A type system in runtime’s clothing

Any sufficiently complicated C or Fortran program contains an ad hoc, informally-specified, bug-ridden, slow implementation of half of Common Lisp. — Greenspun

I am reminded of this quote when I see a common pattern in data stores, especially RDBMS. It’s a key-value pattern, along the lines of: Columns: IDType | ID | Value

…combined with application code which branches on the IDType column. The Value (and heck, the identifier) are interpreted differently based on the type.

This is a fine pattern depending on one’s goals. But it’s important to understand the choice one is making here: we’ve created a dynamic type system. Those if’s and switch’s are type resolution, happening at runtime.

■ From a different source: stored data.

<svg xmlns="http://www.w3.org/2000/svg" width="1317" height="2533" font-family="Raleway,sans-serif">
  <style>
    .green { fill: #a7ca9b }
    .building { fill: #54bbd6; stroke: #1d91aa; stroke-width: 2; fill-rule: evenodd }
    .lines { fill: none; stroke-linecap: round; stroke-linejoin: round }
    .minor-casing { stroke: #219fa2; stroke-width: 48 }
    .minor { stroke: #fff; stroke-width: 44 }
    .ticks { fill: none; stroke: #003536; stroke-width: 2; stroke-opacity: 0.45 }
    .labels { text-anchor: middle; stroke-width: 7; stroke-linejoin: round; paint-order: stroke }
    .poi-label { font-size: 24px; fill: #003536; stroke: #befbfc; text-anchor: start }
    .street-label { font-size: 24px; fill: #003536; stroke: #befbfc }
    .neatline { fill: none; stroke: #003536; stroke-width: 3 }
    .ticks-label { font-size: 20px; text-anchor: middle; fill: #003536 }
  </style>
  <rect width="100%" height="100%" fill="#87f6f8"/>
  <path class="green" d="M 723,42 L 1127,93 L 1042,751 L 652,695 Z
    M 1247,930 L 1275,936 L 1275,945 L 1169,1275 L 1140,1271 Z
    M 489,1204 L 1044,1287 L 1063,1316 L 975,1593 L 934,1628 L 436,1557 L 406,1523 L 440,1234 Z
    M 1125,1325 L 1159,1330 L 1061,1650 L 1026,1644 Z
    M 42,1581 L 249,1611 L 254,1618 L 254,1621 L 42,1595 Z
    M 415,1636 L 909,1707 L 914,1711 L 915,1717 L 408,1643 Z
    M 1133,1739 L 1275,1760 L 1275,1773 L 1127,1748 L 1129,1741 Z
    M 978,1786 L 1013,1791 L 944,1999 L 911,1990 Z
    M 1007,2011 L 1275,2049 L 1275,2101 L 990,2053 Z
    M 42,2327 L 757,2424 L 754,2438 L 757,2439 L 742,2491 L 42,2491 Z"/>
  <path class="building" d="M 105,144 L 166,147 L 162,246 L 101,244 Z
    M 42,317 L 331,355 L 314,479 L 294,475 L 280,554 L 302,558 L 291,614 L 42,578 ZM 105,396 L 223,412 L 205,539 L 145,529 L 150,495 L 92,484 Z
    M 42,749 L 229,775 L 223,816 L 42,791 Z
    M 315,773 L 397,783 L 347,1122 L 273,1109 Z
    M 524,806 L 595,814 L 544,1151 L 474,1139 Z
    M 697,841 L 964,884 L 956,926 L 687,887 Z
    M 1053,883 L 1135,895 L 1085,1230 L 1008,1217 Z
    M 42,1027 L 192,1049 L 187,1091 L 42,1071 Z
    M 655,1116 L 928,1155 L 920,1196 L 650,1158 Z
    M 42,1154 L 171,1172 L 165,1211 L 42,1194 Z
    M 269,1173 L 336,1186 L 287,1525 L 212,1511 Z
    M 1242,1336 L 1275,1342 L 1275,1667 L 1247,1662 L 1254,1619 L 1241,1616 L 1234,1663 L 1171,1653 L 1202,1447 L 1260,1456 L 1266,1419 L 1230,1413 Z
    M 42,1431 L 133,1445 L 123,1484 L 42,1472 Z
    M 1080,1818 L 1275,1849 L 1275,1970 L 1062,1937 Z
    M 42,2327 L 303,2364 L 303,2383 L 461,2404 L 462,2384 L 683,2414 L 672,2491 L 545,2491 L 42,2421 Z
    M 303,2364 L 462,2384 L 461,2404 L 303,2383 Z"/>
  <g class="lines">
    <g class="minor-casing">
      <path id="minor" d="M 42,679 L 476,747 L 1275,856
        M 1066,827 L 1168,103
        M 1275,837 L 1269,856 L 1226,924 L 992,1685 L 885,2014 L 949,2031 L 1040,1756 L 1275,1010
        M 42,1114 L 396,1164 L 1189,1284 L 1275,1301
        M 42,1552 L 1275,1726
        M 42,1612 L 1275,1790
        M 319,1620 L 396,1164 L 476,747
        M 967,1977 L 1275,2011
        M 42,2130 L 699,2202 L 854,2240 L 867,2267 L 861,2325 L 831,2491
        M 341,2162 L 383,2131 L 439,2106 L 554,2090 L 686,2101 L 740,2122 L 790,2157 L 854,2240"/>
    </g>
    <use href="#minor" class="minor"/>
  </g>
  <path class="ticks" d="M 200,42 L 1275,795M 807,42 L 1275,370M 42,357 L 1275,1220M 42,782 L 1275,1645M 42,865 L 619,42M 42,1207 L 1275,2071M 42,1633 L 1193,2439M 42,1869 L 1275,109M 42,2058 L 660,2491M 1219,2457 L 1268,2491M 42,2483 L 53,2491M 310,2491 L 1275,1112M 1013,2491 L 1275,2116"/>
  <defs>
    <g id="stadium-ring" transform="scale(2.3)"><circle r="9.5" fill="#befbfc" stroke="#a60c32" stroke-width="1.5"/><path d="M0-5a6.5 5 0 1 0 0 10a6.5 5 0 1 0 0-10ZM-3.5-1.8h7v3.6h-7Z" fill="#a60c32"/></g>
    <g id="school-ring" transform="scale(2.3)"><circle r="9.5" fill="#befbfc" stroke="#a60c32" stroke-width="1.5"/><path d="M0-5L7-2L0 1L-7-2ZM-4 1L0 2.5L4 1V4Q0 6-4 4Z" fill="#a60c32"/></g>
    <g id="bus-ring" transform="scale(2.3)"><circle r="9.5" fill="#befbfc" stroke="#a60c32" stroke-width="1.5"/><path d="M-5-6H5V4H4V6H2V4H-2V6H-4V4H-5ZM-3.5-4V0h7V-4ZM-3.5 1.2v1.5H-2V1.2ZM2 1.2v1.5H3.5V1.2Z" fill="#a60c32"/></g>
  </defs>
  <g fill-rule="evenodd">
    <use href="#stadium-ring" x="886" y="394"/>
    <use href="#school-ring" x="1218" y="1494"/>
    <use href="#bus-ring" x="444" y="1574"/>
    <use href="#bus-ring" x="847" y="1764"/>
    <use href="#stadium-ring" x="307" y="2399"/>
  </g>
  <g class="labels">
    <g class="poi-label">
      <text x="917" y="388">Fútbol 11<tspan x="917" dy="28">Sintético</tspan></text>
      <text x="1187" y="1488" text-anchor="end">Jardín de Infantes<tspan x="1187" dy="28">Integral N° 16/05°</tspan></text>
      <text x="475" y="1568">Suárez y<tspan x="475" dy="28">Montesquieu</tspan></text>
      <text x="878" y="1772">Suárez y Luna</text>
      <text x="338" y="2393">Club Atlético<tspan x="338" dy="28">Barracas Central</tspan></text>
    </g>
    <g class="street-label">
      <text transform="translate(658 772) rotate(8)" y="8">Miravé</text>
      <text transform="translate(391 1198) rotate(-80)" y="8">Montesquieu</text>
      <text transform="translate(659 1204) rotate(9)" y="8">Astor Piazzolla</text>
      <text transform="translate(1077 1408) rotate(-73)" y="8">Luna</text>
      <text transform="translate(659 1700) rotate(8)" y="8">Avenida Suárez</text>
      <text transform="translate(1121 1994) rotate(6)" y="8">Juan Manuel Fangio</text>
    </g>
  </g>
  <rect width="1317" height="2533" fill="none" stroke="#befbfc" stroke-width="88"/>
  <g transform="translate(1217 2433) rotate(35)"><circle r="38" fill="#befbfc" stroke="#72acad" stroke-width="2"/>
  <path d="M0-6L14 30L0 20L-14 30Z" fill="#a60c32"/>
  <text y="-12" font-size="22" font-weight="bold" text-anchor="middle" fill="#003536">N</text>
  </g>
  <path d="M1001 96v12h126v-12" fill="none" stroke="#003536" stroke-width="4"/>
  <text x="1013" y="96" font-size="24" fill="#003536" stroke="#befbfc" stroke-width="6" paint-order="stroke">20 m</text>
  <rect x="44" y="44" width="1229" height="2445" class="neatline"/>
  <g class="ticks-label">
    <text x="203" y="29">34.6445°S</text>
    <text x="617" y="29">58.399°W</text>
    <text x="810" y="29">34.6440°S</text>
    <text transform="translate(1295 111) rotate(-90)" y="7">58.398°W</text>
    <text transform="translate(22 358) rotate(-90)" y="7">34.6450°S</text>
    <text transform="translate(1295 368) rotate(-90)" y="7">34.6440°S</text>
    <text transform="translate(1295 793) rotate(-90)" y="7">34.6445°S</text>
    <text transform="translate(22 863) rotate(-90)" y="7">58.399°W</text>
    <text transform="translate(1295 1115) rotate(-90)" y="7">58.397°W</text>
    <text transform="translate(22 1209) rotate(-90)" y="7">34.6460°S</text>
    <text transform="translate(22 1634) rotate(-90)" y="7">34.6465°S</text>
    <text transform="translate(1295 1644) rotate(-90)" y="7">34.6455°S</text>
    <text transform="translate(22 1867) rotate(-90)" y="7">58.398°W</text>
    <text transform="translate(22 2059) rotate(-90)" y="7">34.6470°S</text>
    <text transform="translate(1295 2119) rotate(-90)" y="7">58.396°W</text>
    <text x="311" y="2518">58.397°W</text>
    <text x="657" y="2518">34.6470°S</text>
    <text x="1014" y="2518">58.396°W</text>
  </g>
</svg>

With a RDBMS, a table typically maps to a single type, say “Person”. One can completely express the shape of that entity in code, requiring no conditionals at runtime. Values flow into known slots.

Using the pattern at top, by contrast, one might create a “Documents” table. IDType might be “PDF” or “Section” or whatever; the Value may be a complex payload or a reference to another entity.

And it can work great. As a key-value store, the store is “dumb”: meaning happens in code. This can give you great performance and a lot of presentation choices at runtime.

But one gives up a large class of static (compile-time) type guarantees; one inevitably will do “type” checks at runtime, to combat newly-possible illegal states.

Too often, such code looks like an ad hoc, informally-specified, slow type system.

The upshot is, it’s a trade-off between safety and flexibility, exactly as with static and dynamic type systems. If one chooses the latter, plan on accounting for legal and illegal states in application code — and be clear about guarantees the system will and won’t offer.

Published August 25, 2014